— begin —

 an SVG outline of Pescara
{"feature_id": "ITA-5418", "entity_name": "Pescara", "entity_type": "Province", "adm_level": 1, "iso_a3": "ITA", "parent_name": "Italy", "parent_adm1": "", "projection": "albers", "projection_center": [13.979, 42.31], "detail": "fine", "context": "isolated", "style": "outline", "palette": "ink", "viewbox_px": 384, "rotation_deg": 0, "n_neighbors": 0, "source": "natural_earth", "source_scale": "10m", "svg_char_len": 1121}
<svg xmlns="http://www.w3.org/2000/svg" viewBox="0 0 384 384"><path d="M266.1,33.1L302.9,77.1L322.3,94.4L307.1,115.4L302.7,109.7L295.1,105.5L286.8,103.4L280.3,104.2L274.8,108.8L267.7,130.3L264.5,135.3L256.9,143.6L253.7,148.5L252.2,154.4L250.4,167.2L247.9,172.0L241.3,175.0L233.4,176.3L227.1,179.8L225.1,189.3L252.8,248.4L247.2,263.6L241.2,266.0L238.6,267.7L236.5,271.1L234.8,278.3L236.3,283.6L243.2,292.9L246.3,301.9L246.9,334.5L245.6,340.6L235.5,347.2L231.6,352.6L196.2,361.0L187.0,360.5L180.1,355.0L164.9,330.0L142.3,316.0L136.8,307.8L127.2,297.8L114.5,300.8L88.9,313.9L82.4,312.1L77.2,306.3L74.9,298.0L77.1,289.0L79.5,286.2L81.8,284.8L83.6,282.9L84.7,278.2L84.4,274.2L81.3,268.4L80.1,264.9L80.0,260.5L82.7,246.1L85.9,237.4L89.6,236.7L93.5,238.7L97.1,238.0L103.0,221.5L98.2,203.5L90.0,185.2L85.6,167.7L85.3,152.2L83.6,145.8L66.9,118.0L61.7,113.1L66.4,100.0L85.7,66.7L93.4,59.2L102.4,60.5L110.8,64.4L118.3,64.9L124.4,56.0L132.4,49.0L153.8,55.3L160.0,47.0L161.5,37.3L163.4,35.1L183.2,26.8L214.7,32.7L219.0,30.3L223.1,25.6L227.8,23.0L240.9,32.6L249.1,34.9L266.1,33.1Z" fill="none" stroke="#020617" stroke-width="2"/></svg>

— end —
— begin —

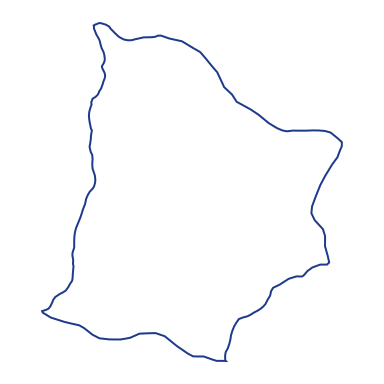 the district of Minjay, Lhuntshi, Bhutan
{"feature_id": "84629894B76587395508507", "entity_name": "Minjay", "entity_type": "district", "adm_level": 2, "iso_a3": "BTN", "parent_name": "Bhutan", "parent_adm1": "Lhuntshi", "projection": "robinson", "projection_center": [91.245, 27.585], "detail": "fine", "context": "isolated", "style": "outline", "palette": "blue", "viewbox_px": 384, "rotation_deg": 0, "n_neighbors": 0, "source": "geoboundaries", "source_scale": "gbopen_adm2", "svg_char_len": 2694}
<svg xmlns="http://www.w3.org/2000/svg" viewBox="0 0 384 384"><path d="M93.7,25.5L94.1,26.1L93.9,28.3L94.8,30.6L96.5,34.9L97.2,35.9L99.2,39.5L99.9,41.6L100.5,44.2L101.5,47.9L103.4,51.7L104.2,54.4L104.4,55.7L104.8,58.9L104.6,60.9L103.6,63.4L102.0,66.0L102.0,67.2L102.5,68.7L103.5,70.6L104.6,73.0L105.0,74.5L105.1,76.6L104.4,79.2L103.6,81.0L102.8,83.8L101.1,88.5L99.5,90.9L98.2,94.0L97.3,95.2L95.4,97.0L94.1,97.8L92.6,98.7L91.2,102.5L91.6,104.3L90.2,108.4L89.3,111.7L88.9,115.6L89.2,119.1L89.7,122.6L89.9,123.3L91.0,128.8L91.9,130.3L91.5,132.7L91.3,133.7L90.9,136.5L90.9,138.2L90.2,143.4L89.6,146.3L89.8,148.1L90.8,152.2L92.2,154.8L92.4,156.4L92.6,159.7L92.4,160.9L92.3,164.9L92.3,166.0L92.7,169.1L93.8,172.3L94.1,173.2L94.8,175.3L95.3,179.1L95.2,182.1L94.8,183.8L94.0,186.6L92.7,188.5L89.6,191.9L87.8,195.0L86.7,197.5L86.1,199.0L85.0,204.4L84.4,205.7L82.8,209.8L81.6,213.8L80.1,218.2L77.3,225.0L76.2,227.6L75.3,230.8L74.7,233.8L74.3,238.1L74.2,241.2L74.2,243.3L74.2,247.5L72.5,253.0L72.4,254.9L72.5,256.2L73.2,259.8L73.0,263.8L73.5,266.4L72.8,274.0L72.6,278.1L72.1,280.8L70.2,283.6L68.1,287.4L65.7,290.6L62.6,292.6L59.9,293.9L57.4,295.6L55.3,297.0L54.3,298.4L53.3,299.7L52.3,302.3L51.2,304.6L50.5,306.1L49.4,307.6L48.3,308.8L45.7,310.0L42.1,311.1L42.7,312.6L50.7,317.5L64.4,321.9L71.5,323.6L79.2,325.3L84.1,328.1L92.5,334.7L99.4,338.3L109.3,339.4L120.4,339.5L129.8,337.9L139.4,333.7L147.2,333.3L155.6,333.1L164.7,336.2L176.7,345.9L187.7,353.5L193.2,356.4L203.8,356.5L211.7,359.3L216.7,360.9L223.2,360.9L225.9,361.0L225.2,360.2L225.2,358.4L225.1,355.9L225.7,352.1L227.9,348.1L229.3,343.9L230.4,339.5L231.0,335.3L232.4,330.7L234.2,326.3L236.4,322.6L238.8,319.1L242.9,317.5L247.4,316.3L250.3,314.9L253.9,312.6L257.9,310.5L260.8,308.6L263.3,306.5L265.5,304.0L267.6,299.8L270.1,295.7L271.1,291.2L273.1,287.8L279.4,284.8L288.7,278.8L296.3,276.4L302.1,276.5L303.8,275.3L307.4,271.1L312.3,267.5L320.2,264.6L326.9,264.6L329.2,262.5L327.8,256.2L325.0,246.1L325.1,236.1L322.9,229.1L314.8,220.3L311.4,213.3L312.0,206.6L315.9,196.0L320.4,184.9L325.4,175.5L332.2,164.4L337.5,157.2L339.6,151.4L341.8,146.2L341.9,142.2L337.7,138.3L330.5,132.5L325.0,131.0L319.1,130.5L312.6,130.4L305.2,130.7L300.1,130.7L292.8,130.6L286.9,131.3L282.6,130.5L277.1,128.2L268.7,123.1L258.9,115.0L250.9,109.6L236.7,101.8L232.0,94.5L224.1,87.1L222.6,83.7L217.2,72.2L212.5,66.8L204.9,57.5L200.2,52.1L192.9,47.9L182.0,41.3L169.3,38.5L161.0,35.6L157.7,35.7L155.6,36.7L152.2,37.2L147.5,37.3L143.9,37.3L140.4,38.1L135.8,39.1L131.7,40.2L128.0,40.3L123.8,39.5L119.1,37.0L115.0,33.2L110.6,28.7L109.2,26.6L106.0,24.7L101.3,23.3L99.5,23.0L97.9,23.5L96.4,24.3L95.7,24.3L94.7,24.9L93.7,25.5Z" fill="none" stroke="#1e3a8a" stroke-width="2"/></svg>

— end —

• _WHAT IS EXPECTED_:
Return every line from the items above that contains the word "fine", matching its case exactly.

• _EXERCISE ANSWER_:
{"feature_id": "ITA-5418", "entity_name": "Pescara", "entity_type": "Province", "adm_level": 1, "iso_a3": "ITA", "parent_name": "Italy", "parent_adm1": "", "projection": "albers", "projection_center": [13.979, 42.31], "detail": "fine", "context": "isolated", "style": "outline", "palette": "ink", "viewbox_px": 384, "rotation_deg": 0, "n_neighbors": 0, "source": "natural_earth", "source_scale": "10m", "svg_char_len": 1121}
{"feature_id": "84629894B76587395508507", "entity_name": "Minjay", "entity_type": "district", "adm_level": 2, "iso_a3": "BTN", "parent_name": "Bhutan", "parent_adm1": "Lhuntshi", "projection": "robinson", "projection_center": [91.245, 27.585], "detail": "fine", "context": "isolated", "style": "outline", "palette": "blue", "viewbox_px": 384, "rotation_deg": 0, "n_neighbors": 0, "source": "geoboundaries", "source_scale": "gbopen_adm2", "svg_char_len": 2694}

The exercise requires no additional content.